Film

Portland Shines in Timmy Failure: Mistakes Were Made

The Disney+ original, based on books by cartoonist Stephen Pastis, premieres Friday.

By Daniel Bromfield February 5, 2020

The Disney+ original film Timmy Failure: Mistakes Were Made, which debuts Friday, is set in Portland. It’s not shy about showing it.

Portlanders will recognize many if not most of the locales in the two-and-a-half-minute trailer: the St. John’s Bridge, Alberta Street’s Thicket nursery, and the towering Alma Tank on North Willamette, in whose shadow Timmy lives.

Though there’s no shortage of indie films by auteurs like Kelly Reichardt and Gus Van Sant that show off the city so lovingly, it’s safe to say a lot more people are going to be tuning into this one, which goes live to an audience of nearly 29 million subscribers. Early reviews are good, too. (It currently holds a solid 92 percent on Rotten Tomatoes.)

The film, based on a book series by Pearls Before Swine cartoonist Stephan Pastis, concerns a young boy who decides to start his own detective agency with a 1,500-pound polar bear named Total. (Total and Failure, get it?) The subtitle comes from Timmy's catchphrase, which he utters whenever he’s in trouble; judging from the escapades in the trailer and the fact that he’s the hero of a kids’ movie, he’s probably in trouble a lot. 

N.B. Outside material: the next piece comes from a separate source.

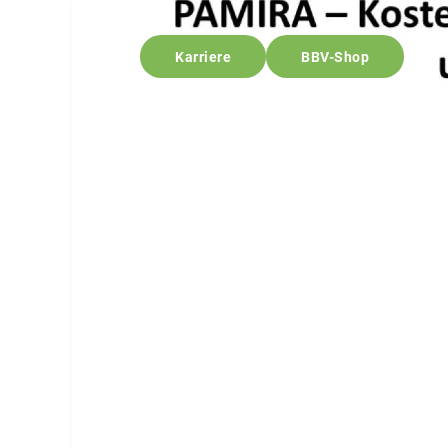
Karriere
BBV-Shop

The books took place in a nameless, vaguely Southern locale. It was director Tom McCarthy, best known for dramas like The Station Agent and Spotlight (and that movie where Adam Sandler is a shoe cobbler), who decided to set it in Portland.

“[McCarthy] just felt like Portland was the right sensibility for the movie he wanted to make,” says Tim Williams, executive director of the Oregon Film and Video Office. “He had been here before, he had spent some time here, and he felt like this is the place that Timmy and a polar bear would make sense.” 

Indeed, the giant bear, quirky atmosphere, and upbeat indie-folk music we hear in the trailer will not dispel anyone’s stereotypes of Portland. But through the eyes of its young hero, it might help us see it in a new, more magical light.